The Corruption Perceptions Index is considered the most authoritative global benchmark for public sector integrity, scoring nations from zero, meaning highly corrupt, to 100, meaning very clean. Kenya’s score of 30 places it well below the global average and highlights persistent systemic weaknesses across government institutions. While many sub-Saharan African countries continue to score in the lower bands of the index, Kenya’s two-point fall this year stands out as a concrete regression that governance advocates say should not be written off as a minor fluctuation.

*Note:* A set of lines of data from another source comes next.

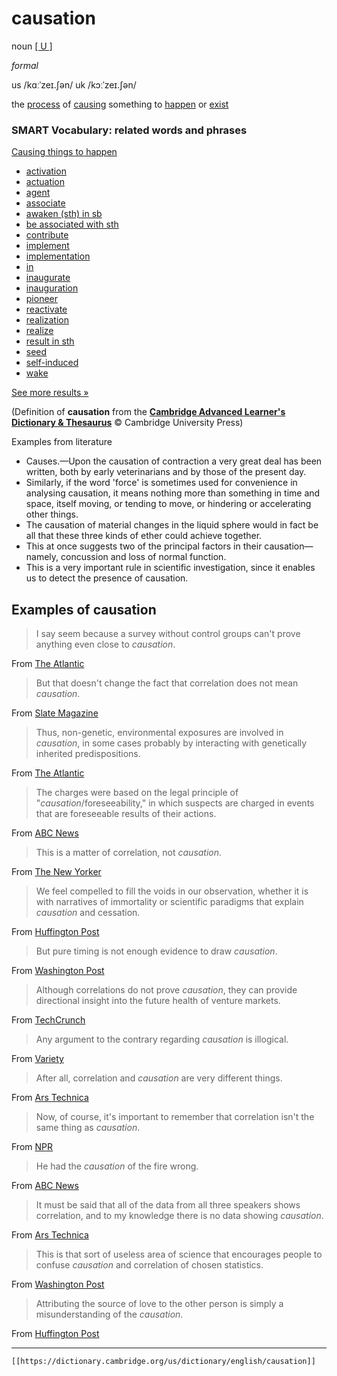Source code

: # causation

noun [\[ U \]](https://dictionary.cambridge.org/us/help/codes.html)

*formal*


us /kɑːˈzeɪ.ʃən/ 
uk /kɔːˈzeɪ.ʃən/

the [process](https://dictionary.cambridge.org/us/dictionary/english/process "process") of [causing](https://dictionary.cambridge.org/us/dictionary/english/cause "causing") something to [happen](https://dictionary.cambridge.org/us/dictionary/english/happen "happen") or [exist](https://dictionary.cambridge.org/us/dictionary/english/exist "exist")

### SMART Vocabulary: related words and phrases

[Causing things to happen](https://dictionary.cambridge.org/us/topics/causing-and-forcing/causing-things-to-happen/ "Words and phrases related to causation in the topic Causing things to happen")

-   [activation]( https://dictionary.cambridge.org/us/dictionary/english/activation?topic=causing-things-to-happen  "activation")
-   [actuation]( https://dictionary.cambridge.org/us/dictionary/english/actuation?topic=causing-things-to-happen  "actuation")
-   [agent]( https://dictionary.cambridge.org/us/dictionary/english/agent?topic=causing-things-to-happen  "agent")
-   [associate]( https://dictionary.cambridge.org/us/dictionary/english/associate?topic=causing-things-to-happen  "associate")
-   [awaken (sth) in sb]( https://dictionary.cambridge.org/us/dictionary/english/awaken-sth-in-sb?topic=causing-things-to-happen  "awaken ( sth ) in sb")
-   [be associated with sth]( https://dictionary.cambridge.org/us/dictionary/english/be-associated-with-sth?topic=causing-things-to-happen  "be associated with sth")
-   [contribute]( https://dictionary.cambridge.org/us/dictionary/english/contribute?topic=causing-things-to-happen  "contribute")
-   [implement]( https://dictionary.cambridge.org/us/dictionary/english/implement?topic=causing-things-to-happen  "implement")
-   [implementation]( https://dictionary.cambridge.org/us/dictionary/english/implementation?topic=causing-things-to-happen  "implementation")
-   [in]( https://dictionary.cambridge.org/us/dictionary/english/in?topic=causing-things-to-happen  "in")
-   [inaugurate]( https://dictionary.cambridge.org/us/dictionary/english/inaugurate?topic=causing-things-to-happen  "inaugurate")
-   [inauguration]( https://dictionary.cambridge.org/us/dictionary/english/inauguration?topic=causing-things-to-happen  "inauguration")
-   [pioneer]( https://dictionary.cambridge.org/us/dictionary/english/pioneer?topic=causing-things-to-happen  "pioneer")
-   [reactivate]( https://dictionary.cambridge.org/us/dictionary/english/reactivate?topic=causing-things-to-happen  "reactivate")
-   [realization]( https://dictionary.cambridge.org/us/dictionary/english/realization?topic=causing-things-to-happen  "realization")
-   [realize]( https://dictionary.cambridge.org/us/dictionary/english/realize?topic=causing-things-to-happen  "realize")
-   [result in sth]( https://dictionary.cambridge.org/us/dictionary/english/result-in-sth?topic=causing-things-to-happen  "result in sth")
-   [seed]( https://dictionary.cambridge.org/us/dictionary/english/seed?topic=causing-things-to-happen  "seed")
-   [self-induced]( https://dictionary.cambridge.org/us/dictionary/english/self-induced?topic=causing-things-to-happen  "self-induced")
-   [wake]( https://dictionary.cambridge.org/us/dictionary/english/wake?topic=causing-things-to-happen  "wake")

[See more results »](https://dictionary.cambridge.org/us/topics/causing-and-forcing/causing-things-to-happen/ "Words and phrases related to causation in the topic Causing things to happen")

(Definition of **causation** from the [**Cambridge Advanced Learner's Dictionary & Thesaurus**](https://dictionary.cambridge.org/us/dictionary/english/ "Cambridge Advanced Learner's Dictionary & Thesaurus") © Cambridge University Press)

Examples from literature

-   Causes.—Upon the causation of contraction a very great deal has been written, both by early veterinarians and by those of the present day. [](https://www.gutenberg.org/ "Source - Harry Caulton Reeks: Diseases of the Horse's Foot") 
-   Similarly, if the word 'force' is sometimes used for convenience in analysing causation, it means nothing more than something in time and space, itself moving, or tending to move, or hindering or accelerating other things. [](https://www.gutenberg.org/ "Source - Carveth Read: Logic") 
-   The causation of material changes in the liquid sphere would in fact be all that these three kinds of ether could achieve together. [](https://www.gutenberg.org/ "Source - Ernst Lehrs: Man or Matter") 
-   This at once suggests two of the principal factors in their causation—namely, concussion and loss of normal function. [](https://www.gutenberg.org/ "Source - Harry Caulton Reeks: Diseases of the Horse's Foot") 
-   This is a very important rule in scientific investigation, since it enables us to detect the presence of causation. [](https://www.gutenberg.org/ "Source - Carveth Read: Logic") 

Examples of causation
---------------------

>I say seem because a survey without control groups can't prove anything even close to *causation*.

From [The Atlantic](http://www.theatlantic.com/business/archive/2015/01/is-uber-a-middle-class-job-creator-or-not/384763/)

>But that doesn't change the fact that correlation does not mean *causation*.

From [Slate Magazine](http://www.slate.com/blogs/bad_astronomy/2013/12/05/anti_vaccine_katie_couric_program_gives_false_balance_to_dangerous_quackery.html)

>Thus, non-genetic, environmental exposures are involved in *causation*, in some cases probably by interacting with genetically inherited predispositions.

From [The Atlantic](http://www.theatlantic.com/health/archive/2014/03/the-toxins-that-threaten-our-brains/284466/)

>The charges were based on the legal principle of "*causation*/foreseeability," in which suspects are charged in events that are foreseeable results of their actions.

From [ABC News](http://abcnews.go.com/US/wireStory/prison-man-convicted-death-cop-hit-37521650)

>This is a matter of correlation, not *causation*.

From [The New Yorker](http://www.newyorker.com/culture/culture-desk/the-limits-of-grit)

>We feel compelled to fill the voids in our observation, whether it is with narratives of immortality or scientific paradigms that explain *causation* and cessation.

From [Huffington Post](http://www.huffingtonpost.com/g-roger-denson/holocaust-and-redemption-_b_843244.html)

>But pure timing is not enough evidence to draw *causation*.

From [Washington Post](https://www.washingtonpost.com/news/fact-checker/wp/2017/03/16/the-claim-that-the-medical-device-tax-led-to-the-loss-of-20000-u-s-jobs/)

>Although correlations do not prove *causation*, they can provide directional insight into the future health of venture markets.

From [TechCrunch](http://techcrunch.com/2012/08/04/predictors-of-the-fundraising-market/)

>Any argument to the contrary regarding *causation* is illogical.

From [Variety](http://variety.com/2016/film/news/midnight-rider-insurer-1201937484/)

>After all, correlation and *causation* are very different things.

From [Ars Technica](http://arstechnica.com/science/2012/12/earths-orbital-cycles-may-trigger-peaks-of-volcanic-eruptions/)

>Now, of course, it's important to remember that correlation isn't the same thing as *causation*.

From [NPR](http://www.npr.org/2015/03/18/393748230/the-dangerous-distractions-of-spring-break)

>He had the *causation* of the fire wrong.

From [ABC News](http://abcnews.go.com/US/phoenix-arson-squad-fire-allegations-questionable-arrests/story?id=24014770)

>It must be said that all of the data from all three speakers shows correlation, and to my knowledge there is no data showing *causation*.

From [Ars Technica](http://arstechnica.com/science/2011/02/thoughtcrime-the-ethics-of-neuroscience-and-criminality/)

>This is that sort of useless area of science that encourages people to confuse *causation* and correlation of chosen statistics.

From [Washington Post](http://voices.washingtonpost.com/checkup/2010/07/is_that_right_italians_smoke_m.html)

>Attributing the source of love to the other person is simply a misunderstanding of the *causation*.

From [Huffington Post](http://www.huffingtonpost.com/judith-johnson/love-with-a-capital-l_b_773862.html)

---
`[[https://dictionary.cambridge.org/us/dictionary/english/causation]]`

The fall comes despite repeated public commitments by President William Ruto to position the fight against corruption as a defining priority of his administration. Critics from civil society, opposition parties, and the media have drawn attention to a widening gap between the president’s stated agenda and the conditions observable within public institutions. Worsening the picture, serious accusations widely reported in Kenyan media allege that some Members of Parliament exploited positions on parliamentary committees to solicit payments from individuals and businesses seeking favourable decisions, effectively turning legislative oversight functions into instruments of personal enrichment.

Kenya’s Ethics and Anti-Corruption Commission did report meaningful enforcement activity during the 2024/2025 financial year, tracing assets valued at Ksh22.9 billion and recovering Ksh3.4 billion for the state. Officials pointed to these figures as evidence of continued institutional commitment to accountability. However, analysts and governance experts caution that recovery statistics alone do not capture the true depth of the country’s corruption challenges, particularly when conviction rates remain low and the prosecution of high-profile cases continues to move slowly through the courts.

The sustained decline in Kenya’s CPI ranking carries concrete consequences that extend well beyond reputational damage. International investors, multilateral development banks, and bilateral donors routinely use the index as a risk indicator when deciding where to allocate capital, technical assistance, and budget support. A weakening score can translate into higher borrowing costs, reduced foreign direct investment, and increased conditionality on financing arrangements at a time when Kenya is navigating elevated public debt and actively seeking external capital. For ordinary Kenyans, the ranking reflects daily lived experiences of encountering corruption as an obstacle to healthcare, education, justice, and economic opportunity. Unless the government demonstrates credible and measurable improvements in enforcement and institutional culture before the next survey cycle, Kenya’s position on the index is likely to remain under sustained downward pressure.